Yuvraj acknowledged this too, when he said, “With Kaif, it was like we had a connection. We were both aggressive, and we ran singles well, so batting together was always enjoyable.”
Part of the camaraderie also came from the atmosphere in the dressing room at the time. The team was going through a period of transition after, as Kaif said, “the match-fixing scandal had hit India hard and Indian fans were obviously not happy”. Ganguly had been appointed captain and John Wright had been drafted in as the coach. “Ganguly wanted youngsters like me to be with the team for a long period, and also wanted to hear what we had to say. We were sharing the dressing room with seniors like Sachin and (Rahul) Dravid and (Anil) Kumble and (Javagal) Srinath, who all contributed in making us feel at home. Yuvraj and I were given a chance to be partners – especially while fielding – where we created some magic.”
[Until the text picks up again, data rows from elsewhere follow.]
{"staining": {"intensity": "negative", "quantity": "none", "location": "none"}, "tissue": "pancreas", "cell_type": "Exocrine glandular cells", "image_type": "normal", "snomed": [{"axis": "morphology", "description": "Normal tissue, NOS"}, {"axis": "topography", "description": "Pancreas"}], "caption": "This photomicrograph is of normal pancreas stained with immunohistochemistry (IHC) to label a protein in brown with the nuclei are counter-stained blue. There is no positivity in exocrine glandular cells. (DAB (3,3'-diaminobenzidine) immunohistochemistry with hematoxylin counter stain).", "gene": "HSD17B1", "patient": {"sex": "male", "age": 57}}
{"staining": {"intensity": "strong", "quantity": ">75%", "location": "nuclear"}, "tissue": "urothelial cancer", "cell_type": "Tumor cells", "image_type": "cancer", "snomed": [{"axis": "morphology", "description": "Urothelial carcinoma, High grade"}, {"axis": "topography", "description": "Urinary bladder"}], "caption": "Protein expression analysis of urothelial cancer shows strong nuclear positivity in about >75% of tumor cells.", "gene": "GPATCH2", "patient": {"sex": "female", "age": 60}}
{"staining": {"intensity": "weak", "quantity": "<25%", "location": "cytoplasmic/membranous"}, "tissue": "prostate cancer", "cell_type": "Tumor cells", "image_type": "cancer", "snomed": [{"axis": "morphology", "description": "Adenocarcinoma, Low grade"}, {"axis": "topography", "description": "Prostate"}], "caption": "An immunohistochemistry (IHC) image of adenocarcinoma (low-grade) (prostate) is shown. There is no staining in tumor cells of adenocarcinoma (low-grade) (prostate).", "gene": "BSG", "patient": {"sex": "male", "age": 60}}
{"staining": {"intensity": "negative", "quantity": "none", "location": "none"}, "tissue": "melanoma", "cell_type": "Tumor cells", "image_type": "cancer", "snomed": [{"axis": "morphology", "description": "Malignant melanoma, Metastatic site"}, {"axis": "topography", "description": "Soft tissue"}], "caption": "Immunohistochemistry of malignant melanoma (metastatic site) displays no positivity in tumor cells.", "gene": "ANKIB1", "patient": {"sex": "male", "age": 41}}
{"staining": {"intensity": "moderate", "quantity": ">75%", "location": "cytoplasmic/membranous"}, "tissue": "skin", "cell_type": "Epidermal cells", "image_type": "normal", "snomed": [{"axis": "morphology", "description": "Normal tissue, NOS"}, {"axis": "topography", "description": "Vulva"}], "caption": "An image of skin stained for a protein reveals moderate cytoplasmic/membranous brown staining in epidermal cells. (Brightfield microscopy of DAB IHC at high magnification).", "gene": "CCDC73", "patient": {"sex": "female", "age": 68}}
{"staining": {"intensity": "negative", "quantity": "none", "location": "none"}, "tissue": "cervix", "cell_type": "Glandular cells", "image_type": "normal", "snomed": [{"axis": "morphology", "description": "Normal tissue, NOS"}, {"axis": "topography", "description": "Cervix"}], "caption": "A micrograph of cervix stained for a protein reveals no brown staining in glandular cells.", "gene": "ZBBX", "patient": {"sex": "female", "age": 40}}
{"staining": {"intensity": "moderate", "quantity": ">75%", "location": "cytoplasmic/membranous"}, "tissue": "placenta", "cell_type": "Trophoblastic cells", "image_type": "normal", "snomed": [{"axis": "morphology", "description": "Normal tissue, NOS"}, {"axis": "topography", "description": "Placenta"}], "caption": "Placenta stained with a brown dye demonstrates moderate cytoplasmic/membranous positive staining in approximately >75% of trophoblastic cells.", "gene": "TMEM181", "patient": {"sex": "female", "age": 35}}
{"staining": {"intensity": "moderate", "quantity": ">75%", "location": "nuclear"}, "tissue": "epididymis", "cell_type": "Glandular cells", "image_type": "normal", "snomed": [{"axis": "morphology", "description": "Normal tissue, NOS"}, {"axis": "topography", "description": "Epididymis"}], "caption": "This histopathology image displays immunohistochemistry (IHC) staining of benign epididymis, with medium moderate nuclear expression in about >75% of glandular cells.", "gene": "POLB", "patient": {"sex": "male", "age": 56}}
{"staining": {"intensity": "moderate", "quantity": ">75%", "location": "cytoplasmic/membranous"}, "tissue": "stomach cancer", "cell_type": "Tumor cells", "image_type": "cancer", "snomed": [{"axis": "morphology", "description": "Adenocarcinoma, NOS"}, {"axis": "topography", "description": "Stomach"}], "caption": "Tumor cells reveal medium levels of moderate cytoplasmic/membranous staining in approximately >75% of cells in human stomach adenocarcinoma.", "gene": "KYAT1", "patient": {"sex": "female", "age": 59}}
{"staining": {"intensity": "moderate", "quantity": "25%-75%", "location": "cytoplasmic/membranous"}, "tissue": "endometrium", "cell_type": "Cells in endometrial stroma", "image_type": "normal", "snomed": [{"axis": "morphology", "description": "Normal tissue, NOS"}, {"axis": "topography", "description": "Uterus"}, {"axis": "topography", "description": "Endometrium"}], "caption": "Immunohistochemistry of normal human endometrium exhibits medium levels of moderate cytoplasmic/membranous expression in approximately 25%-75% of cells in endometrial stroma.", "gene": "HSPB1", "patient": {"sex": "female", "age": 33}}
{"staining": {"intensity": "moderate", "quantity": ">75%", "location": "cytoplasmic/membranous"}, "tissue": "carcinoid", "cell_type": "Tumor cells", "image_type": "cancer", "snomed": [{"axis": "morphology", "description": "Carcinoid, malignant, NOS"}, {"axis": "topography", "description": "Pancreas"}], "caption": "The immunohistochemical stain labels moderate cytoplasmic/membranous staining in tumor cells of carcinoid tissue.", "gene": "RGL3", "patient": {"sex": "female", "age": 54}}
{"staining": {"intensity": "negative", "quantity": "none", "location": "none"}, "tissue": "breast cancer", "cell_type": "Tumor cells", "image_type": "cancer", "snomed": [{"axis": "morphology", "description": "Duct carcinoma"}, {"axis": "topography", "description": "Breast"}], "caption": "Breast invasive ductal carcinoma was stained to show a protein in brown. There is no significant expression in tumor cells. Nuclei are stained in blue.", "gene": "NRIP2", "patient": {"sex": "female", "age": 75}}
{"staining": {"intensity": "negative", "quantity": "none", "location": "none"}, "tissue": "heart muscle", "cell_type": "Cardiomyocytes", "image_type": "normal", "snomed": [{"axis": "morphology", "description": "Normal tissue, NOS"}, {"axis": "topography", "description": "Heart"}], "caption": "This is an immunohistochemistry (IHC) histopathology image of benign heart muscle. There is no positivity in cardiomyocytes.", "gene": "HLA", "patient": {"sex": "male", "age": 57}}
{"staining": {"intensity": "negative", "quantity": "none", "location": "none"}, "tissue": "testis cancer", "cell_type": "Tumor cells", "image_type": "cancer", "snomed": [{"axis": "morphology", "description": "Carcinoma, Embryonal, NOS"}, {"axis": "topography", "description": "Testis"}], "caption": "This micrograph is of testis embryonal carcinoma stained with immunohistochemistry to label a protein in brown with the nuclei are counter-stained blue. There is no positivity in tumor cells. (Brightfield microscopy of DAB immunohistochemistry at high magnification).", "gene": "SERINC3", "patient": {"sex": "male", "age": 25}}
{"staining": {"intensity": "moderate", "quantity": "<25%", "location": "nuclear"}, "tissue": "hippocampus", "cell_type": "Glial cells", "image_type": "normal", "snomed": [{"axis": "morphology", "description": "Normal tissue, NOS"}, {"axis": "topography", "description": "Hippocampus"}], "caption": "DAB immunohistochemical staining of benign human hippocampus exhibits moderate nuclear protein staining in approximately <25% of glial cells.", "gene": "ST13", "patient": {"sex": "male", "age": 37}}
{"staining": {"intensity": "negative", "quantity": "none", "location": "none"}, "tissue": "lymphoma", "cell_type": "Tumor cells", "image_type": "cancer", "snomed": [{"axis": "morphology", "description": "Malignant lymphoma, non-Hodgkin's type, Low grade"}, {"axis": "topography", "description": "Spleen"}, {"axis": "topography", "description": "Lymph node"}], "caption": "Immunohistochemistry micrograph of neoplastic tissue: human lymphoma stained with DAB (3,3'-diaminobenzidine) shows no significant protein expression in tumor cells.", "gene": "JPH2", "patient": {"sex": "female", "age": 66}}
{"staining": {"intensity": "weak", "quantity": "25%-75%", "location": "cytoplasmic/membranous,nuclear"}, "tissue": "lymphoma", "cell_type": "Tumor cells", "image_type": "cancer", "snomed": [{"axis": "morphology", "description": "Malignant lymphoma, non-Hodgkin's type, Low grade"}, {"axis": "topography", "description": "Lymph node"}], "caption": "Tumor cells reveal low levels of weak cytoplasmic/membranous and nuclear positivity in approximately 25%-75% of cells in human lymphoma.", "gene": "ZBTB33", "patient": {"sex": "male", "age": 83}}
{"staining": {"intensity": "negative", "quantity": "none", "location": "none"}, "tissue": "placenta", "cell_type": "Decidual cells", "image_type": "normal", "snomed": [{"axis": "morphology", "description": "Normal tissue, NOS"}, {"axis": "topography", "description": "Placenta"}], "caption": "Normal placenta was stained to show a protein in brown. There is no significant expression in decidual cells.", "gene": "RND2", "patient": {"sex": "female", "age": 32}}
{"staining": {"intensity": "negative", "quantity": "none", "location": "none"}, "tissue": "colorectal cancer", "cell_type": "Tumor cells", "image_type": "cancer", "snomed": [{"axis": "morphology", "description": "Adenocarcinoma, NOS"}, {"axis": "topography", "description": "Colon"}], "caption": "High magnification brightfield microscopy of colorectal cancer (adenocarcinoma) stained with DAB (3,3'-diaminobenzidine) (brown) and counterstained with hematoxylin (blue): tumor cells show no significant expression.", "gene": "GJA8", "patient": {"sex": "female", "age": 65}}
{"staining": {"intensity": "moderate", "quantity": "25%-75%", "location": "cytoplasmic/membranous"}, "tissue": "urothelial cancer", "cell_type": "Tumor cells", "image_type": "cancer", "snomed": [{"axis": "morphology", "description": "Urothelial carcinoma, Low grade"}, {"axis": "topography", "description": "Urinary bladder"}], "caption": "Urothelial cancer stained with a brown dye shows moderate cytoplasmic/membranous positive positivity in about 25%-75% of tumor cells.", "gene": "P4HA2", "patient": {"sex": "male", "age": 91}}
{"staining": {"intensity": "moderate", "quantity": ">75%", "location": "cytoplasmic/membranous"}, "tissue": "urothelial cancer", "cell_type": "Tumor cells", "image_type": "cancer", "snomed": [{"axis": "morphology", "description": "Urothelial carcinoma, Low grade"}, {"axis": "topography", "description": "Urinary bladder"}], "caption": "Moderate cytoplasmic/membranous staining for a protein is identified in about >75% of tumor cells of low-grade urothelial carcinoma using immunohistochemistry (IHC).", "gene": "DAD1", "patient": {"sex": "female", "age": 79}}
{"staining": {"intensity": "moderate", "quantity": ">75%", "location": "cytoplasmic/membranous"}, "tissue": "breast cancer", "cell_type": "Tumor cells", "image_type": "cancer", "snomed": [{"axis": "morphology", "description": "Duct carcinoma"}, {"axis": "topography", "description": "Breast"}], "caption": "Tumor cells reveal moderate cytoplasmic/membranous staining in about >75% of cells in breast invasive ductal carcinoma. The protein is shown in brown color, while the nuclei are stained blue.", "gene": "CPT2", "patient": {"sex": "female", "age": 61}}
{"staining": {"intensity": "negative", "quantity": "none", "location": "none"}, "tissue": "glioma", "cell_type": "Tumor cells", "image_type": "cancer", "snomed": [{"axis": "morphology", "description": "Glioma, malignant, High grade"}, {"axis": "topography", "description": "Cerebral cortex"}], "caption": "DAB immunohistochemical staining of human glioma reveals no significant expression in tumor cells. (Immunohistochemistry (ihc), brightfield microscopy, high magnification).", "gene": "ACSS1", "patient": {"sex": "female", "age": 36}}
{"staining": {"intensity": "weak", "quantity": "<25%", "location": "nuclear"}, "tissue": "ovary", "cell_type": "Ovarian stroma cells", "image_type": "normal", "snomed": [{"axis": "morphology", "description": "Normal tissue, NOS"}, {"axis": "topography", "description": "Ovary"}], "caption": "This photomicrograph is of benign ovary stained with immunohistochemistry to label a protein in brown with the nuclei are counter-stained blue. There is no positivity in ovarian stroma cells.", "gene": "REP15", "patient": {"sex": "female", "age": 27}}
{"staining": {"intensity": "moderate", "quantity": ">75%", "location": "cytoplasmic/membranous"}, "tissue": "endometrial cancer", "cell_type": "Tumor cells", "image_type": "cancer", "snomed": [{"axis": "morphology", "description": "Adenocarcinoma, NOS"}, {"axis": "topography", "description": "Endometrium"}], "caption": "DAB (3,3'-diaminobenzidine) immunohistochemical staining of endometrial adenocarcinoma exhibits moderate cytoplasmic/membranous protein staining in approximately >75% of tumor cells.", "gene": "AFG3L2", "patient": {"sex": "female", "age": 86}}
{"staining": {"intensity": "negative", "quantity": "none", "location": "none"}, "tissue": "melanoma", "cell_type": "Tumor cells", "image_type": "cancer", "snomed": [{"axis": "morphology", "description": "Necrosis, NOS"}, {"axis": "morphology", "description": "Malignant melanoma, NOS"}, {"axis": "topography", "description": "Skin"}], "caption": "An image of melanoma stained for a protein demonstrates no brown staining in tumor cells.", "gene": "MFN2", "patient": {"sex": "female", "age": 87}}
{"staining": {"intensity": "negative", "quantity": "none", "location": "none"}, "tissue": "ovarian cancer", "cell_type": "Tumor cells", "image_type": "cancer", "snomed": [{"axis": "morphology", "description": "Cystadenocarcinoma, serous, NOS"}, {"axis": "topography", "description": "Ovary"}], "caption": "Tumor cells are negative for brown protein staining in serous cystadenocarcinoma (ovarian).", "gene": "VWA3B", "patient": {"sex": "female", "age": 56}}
The two remained integral components of the Indian dressing room in One-Day Internationals till 2006, after which, gradually, their careers took opposing trajectories. For Kaif, it was a quick slip towards oblivion. Yuvraj, on the other hand, went on to become a star, playing key roles in India’s triumphs at the ICC World T20 in 2007 and then the World Cup in 2011. But it’s that one evening in London, at Lord’s, exactly ten years ago, that remains the moment. “That win helped Yuvraj and me win the hearts of the seniors, people you look up to,” said Kaif.
And that’s how those two youngsters – and Virender Sehwag and Zaheer Khan, among others – became agents of change as India rose up the charts. And it all started exactly ten years ago.